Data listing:
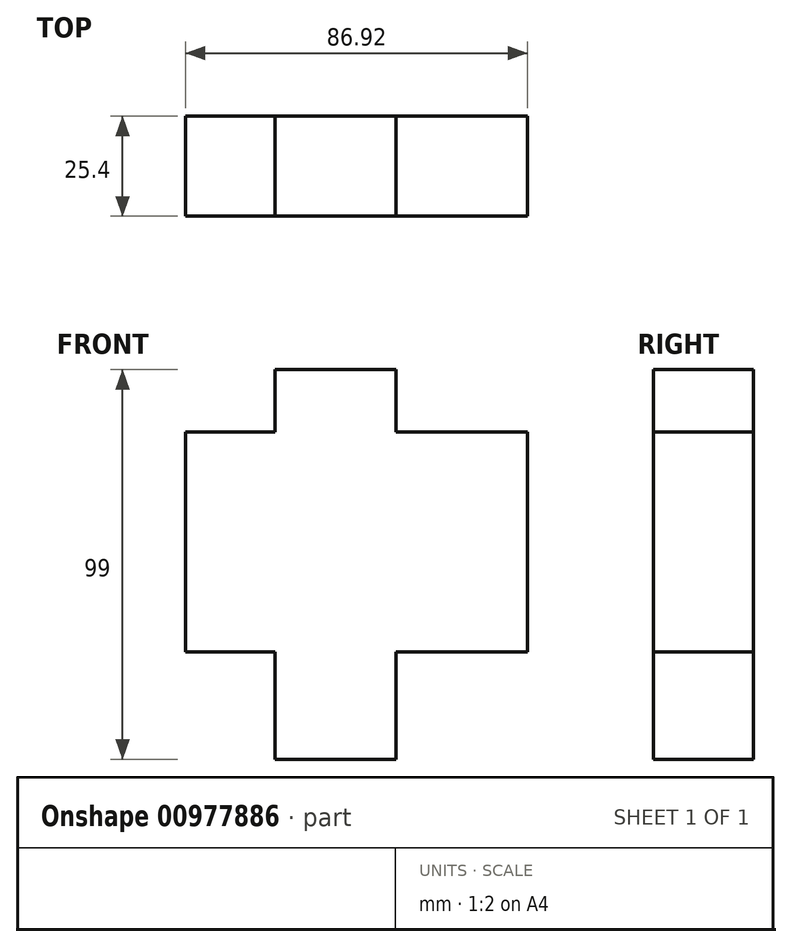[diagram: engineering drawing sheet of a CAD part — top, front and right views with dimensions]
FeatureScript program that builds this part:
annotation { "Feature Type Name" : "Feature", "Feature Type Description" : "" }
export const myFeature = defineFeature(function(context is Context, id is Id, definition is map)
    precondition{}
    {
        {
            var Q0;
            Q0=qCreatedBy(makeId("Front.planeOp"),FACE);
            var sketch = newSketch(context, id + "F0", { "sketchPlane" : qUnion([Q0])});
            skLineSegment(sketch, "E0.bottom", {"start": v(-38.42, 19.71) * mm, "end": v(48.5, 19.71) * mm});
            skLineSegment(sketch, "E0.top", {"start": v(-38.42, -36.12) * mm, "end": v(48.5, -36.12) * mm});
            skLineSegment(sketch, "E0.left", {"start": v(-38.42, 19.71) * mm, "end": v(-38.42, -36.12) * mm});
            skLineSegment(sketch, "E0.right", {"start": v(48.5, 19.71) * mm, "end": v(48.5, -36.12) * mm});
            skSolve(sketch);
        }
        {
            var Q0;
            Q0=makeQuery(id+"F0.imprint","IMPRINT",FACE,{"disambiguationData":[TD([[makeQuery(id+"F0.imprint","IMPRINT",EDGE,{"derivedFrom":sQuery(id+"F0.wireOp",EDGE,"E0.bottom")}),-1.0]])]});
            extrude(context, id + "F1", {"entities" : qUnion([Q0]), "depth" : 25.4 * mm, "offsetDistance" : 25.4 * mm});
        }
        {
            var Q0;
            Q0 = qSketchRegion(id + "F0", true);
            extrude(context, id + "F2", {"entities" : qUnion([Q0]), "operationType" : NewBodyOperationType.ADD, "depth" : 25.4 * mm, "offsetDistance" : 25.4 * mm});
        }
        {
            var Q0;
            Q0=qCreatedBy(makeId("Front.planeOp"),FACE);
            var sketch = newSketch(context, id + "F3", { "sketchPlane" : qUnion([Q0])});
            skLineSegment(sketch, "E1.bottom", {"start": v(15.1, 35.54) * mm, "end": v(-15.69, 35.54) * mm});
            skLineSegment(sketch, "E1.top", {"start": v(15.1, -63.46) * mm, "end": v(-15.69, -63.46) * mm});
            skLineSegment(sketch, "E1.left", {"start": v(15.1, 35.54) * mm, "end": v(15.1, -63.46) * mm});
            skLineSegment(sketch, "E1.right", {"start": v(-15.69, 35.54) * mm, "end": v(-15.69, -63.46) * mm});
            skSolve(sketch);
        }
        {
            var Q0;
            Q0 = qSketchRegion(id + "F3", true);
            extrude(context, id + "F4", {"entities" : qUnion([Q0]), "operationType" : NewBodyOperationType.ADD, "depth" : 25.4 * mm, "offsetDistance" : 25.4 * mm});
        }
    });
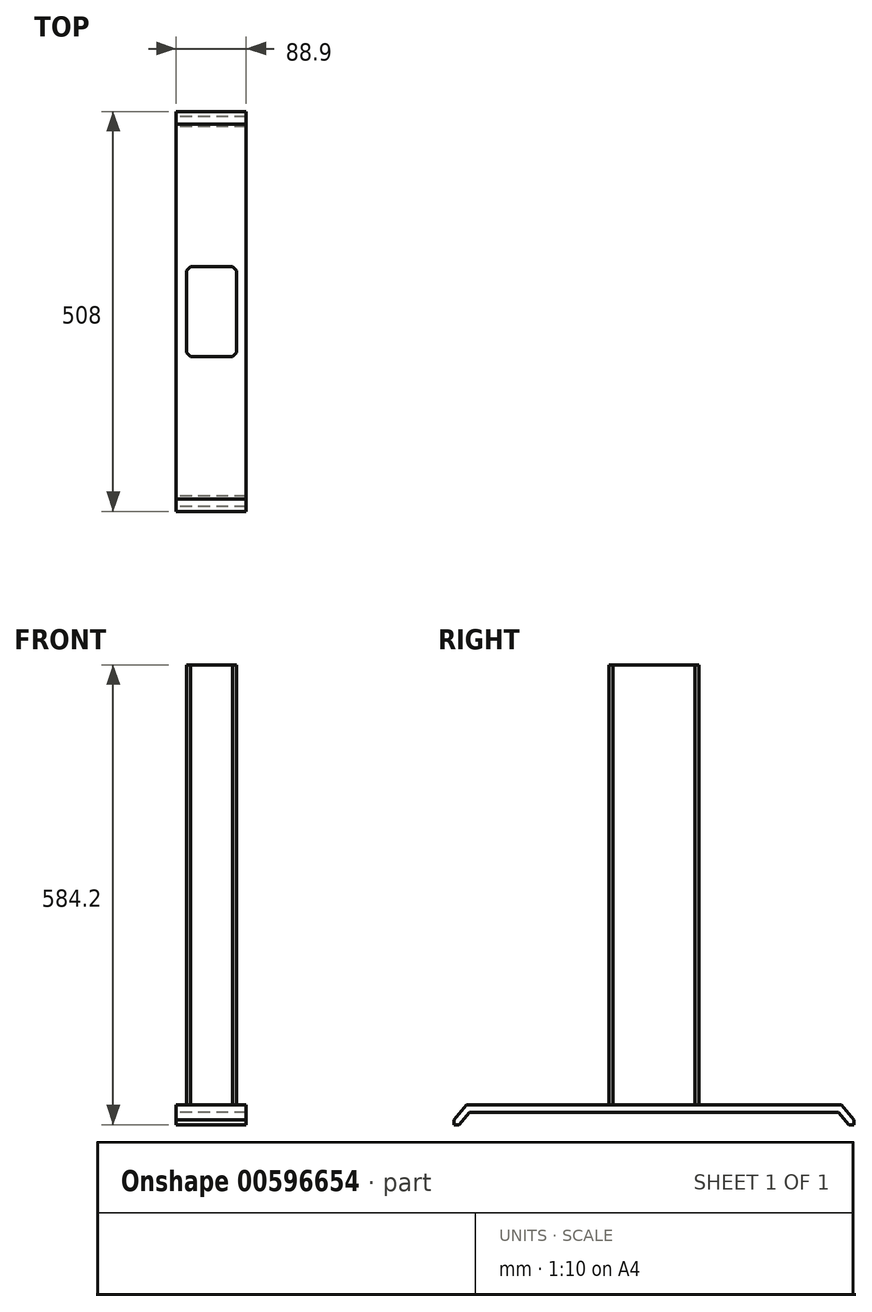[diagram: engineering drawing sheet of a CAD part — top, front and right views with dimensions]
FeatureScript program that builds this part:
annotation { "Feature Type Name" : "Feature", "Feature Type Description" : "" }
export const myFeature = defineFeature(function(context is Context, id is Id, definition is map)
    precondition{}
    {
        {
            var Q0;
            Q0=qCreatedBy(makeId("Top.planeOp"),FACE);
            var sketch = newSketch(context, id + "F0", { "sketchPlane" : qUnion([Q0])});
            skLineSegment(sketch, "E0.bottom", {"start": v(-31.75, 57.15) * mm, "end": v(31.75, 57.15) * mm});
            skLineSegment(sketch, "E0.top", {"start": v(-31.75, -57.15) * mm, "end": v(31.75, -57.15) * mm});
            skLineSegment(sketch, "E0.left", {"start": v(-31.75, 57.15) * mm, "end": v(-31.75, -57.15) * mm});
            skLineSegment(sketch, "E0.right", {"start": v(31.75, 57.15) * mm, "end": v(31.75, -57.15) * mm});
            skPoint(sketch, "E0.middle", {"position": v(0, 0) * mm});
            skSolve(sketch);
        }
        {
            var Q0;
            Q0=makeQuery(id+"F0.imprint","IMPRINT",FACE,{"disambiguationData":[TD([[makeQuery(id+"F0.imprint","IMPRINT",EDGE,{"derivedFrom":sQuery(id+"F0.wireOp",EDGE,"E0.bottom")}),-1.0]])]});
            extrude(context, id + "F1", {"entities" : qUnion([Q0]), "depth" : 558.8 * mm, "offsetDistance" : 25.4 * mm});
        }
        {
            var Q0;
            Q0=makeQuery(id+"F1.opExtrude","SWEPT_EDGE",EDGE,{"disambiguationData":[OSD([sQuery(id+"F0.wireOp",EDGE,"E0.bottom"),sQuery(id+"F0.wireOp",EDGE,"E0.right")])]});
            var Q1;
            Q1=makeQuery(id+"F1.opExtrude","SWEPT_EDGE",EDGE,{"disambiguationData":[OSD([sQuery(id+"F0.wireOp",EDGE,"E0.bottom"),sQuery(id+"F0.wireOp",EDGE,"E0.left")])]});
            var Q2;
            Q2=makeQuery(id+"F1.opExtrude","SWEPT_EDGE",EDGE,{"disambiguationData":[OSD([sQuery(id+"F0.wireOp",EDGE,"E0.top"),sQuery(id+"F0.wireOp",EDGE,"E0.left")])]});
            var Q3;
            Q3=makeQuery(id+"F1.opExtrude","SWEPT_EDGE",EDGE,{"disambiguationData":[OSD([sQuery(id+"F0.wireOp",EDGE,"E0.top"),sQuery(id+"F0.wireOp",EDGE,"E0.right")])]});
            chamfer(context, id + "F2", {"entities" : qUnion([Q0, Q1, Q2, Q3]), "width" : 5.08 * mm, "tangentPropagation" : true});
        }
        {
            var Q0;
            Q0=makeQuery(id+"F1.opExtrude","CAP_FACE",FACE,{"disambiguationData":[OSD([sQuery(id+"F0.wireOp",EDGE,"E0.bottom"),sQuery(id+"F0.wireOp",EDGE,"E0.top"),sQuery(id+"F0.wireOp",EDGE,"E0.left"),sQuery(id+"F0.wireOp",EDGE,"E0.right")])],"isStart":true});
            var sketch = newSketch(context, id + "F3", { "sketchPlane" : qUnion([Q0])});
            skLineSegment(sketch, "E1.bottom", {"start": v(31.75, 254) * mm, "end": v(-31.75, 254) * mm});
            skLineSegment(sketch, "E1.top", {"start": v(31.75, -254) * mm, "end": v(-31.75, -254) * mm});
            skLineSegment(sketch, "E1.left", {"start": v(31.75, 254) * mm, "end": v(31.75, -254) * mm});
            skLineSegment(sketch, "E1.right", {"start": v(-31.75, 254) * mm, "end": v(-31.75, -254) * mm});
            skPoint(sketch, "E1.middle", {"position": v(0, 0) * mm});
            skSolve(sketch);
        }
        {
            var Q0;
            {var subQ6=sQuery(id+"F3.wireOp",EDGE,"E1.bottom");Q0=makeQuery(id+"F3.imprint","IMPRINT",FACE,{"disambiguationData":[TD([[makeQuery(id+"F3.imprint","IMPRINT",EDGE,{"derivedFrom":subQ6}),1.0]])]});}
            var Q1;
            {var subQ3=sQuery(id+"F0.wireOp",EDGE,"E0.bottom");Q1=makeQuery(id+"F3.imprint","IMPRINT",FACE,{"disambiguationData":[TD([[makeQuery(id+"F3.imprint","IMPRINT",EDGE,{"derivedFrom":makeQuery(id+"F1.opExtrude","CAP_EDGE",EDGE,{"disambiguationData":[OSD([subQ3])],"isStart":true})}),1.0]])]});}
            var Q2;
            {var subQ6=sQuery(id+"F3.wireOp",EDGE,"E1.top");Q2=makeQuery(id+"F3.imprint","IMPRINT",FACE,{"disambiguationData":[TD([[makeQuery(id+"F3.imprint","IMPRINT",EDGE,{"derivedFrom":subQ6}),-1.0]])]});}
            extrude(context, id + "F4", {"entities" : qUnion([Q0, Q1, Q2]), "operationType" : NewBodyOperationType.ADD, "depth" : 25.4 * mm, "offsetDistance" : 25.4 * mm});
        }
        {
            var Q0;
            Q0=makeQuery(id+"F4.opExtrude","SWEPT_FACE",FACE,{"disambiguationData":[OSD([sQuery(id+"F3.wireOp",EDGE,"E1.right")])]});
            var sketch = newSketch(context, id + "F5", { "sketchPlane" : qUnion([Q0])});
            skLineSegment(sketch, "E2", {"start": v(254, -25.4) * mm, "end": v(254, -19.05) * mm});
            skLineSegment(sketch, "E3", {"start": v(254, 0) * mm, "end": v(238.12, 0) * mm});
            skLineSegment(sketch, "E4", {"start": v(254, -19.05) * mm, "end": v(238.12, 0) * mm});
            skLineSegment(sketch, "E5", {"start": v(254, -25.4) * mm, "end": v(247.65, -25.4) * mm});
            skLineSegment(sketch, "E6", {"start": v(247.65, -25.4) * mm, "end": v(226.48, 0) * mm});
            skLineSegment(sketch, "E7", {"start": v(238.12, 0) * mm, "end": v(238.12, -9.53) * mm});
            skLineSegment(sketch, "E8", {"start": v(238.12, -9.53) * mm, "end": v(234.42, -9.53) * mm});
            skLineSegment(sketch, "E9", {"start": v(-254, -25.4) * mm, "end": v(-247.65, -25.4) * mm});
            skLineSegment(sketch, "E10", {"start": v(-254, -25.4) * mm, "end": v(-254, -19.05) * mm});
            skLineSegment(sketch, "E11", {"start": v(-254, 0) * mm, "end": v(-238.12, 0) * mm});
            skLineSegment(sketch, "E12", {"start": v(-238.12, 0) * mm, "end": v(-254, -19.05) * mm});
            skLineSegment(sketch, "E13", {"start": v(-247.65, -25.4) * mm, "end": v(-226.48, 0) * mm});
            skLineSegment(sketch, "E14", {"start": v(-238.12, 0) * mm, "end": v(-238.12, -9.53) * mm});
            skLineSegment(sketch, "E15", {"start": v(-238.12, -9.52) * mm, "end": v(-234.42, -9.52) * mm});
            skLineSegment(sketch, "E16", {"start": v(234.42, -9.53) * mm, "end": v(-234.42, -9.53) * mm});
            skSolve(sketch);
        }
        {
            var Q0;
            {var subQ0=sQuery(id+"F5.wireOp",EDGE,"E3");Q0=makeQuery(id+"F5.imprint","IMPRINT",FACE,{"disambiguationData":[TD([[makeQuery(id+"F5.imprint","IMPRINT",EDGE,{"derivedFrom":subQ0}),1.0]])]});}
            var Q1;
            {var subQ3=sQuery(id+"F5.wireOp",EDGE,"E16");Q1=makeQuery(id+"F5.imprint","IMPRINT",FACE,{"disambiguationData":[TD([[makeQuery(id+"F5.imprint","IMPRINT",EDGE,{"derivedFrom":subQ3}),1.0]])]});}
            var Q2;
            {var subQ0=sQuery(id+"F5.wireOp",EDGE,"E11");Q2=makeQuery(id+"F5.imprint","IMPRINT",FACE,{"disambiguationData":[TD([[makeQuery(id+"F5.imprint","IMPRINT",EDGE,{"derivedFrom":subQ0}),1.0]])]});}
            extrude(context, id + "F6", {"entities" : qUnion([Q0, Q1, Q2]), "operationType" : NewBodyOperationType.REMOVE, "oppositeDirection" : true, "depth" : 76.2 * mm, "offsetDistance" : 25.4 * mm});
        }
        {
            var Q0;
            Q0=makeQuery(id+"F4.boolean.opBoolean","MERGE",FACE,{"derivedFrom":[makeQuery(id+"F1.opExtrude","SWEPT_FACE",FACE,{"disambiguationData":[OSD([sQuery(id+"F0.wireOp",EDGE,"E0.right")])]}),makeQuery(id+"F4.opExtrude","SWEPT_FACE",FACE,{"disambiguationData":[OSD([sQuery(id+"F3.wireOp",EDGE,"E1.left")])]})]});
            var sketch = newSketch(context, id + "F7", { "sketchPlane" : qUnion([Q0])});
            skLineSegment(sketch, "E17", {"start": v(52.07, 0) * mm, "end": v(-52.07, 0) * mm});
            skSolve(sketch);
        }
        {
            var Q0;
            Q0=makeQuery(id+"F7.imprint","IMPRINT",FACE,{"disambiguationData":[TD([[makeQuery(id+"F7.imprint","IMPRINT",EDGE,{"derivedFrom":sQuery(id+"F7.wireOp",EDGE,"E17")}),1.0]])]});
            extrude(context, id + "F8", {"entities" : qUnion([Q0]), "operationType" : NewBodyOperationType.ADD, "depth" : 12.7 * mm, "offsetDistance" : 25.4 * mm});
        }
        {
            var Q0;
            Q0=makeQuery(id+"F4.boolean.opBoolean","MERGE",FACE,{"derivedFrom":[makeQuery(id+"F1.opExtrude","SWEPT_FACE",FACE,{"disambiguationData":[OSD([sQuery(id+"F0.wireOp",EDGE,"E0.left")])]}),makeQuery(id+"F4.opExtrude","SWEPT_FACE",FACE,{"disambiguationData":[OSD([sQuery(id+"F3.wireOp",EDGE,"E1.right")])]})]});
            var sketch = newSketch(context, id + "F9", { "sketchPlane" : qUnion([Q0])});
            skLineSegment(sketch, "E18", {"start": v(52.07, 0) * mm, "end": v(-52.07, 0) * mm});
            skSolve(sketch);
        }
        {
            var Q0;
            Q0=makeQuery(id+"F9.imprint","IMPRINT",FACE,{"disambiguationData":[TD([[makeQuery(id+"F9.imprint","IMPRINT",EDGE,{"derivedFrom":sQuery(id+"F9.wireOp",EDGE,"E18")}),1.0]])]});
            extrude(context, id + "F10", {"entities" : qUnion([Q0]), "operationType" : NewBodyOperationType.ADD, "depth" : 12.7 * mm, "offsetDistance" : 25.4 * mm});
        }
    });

### Objective
Pull out every line above that contains the string "middle", and treat uppercase and lowercase as different.

### Correct result
            skPoint(sketch, "E0.middle", {"position": v(0, 0) * mm});
            skPoint(sketch, "E1.middle", {"position": v(0, 0) * mm});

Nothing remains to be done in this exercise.